'''
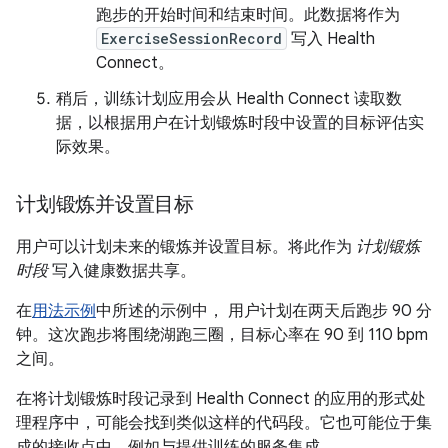
跑步的开始时间和结束时间。此数据将作为
ExerciseSessionRecord
写入 Health
Connect。
稍后，训练计划应用会从 Health Connect 读取数
据，以根据用户在计划锻炼时段中设置的目标评估实
际效果。
计划锻炼并设置目标
用户可以计划未来的锻炼并设置目标。将此作为
计划锻炼
时段
写入健康数据共享。
在
用法示例
中所述的示例中， 用户计划在两天后跑步 90 分
钟。这次跑步将围绕湖跑三圈，目标心率在 90 到 110 bpm
之间。
在将计划锻炼时段记录到 Health Connect 的应用的形式处
理程序中，可能会找到类似这样的代码段。它也可能位于集
成的接收点中，例如与提供训练的服务集成。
'''
**Problem requirements**
Return every line of the listing above word for word, leaving out the pictures.

**Written response**
跑步的开始时间和结束时间。此数据将作为
ExerciseSessionRecord
写入 Health
Connect。
稍后，训练计划应用会从 Health Connect 读取数
据，以根据用户在计划锻炼时段中设置的目标评估实
际效果。
计划锻炼并设置目标
用户可以计划未来的锻炼并设置目标。将此作为
计划锻炼
时段
写入健康数据共享。
在
用法示例
中所述的示例中， 用户计划在两天后跑步 90 分
钟。这次跑步将围绕湖跑三圈，目标心率在 90 到 110 bpm
之间。
在将计划锻炼时段记录到 Health Connect 的应用的形式处
理程序中，可能会找到类似这样的代码段。它也可能位于集
成的接收点中，例如与提供训练的服务集成。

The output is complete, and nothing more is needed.